__PASSAGE SHOWN__.

----------

Judge: Mark A. Young, Case: SC128428, Date: 2022-08-09 Tentative Ruling

Case Number: SC128428    Hearing Date: August 9, 2022    Dept: M

CASE NAME:           The Semler Co./Malibu LP v. Pelissier

CASE NO.:                SC128428

MOTION:                  Motion to Amend Judgment & Issue Sanctions

HEARING DATE:   8/9/2022

 

Legal Standard

 

Pursuant to Code of Civil Procedure section 187, a trial court has jurisdiction to modify a judgment to add additional judgment debtors. The Court may use all means to carry its jurisdiction into effect, even if those processes are not set out in the code. “When jurisdiction is, by the Constitution or this Code, or by any other statute, conferred on a Court or judicial officer, all the means necessary to carry it into effect are also given; and in the exercise of this jurisdiction, if the course of proceeding be not specifically pointed out by this Code or the statute, any suitable process or mode of proceeding may be adopted which may appear most conformable to the spirit of this code.” (CCP, § 187.)  

 

Judgments are typically “amended to add additional judgment debtors on the grounds that a person or entity is the alter ego of the original judgment debtor. This is an equitable procedure based on the theory that the court is not amending the judgment to add a new defendant but is merely inserting the correct name of the real defendant. ‘Such a procedure is an appropriate and complete method by which to bind new individual defendants where it can be demonstrated that in their capacity as alter ego of the corporation they in fact had control of the previous litigation, and thus were virtually represented in the lawsuit.’” (NEC Electronics Inc. v. Hurt, (1989) 208 Cal.App.3d 772, 778; e.g., Dow Jones Co. v. Avenel (1984) 151 Cal. App. 3d 144, 148-149.)

----------

(Data drawn from a collection)
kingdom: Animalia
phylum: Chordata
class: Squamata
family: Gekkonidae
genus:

----------

__EXERCISE REQUIREMENTS__.
[1] Answer these questions about the tentative ruling:
(a) What motion is being heard?
(b) Which section of the Code of Civil Procedure gives a trial court jurisdiction to modify a judgment to add judgment debtors?
(c) In what year was NEC Electronics Inc. v. Hurt decided?
[2] In the tentative ruling, take the part that begins at the words "HEARING DATE:   8/9/2022" and stops after "(CCP, § 187.)", and change "trial court" to "superior court" in it.

__SOLUTIONS BY TASK__.
[1]
(a) A Motion to Amend Judgment & Issue Sanctions.
(b) Section 187.
(c) 1989.

[2]
HEARING DATE:   8/9/2022

 

Legal Standard

 

Pursuant to Code of Civil Procedure section 187, a superior court has jurisdiction to modify a judgment to add additional judgment debtors. The Court may use all means to carry its jurisdiction into effect, even if those processes are not set out in the code. “When jurisdiction is, by the Constitution or this Code, or by any other statute, conferred on a Court or judicial officer, all the means necessary to carry it into effect are also given; and in the exercise of this jurisdiction, if the course of proceeding be not specifically pointed out by this Code or the statute, any suitable process or mode of proceeding may be adopted which may appear most conformable to the spirit of this code.” (CCP, § 187.)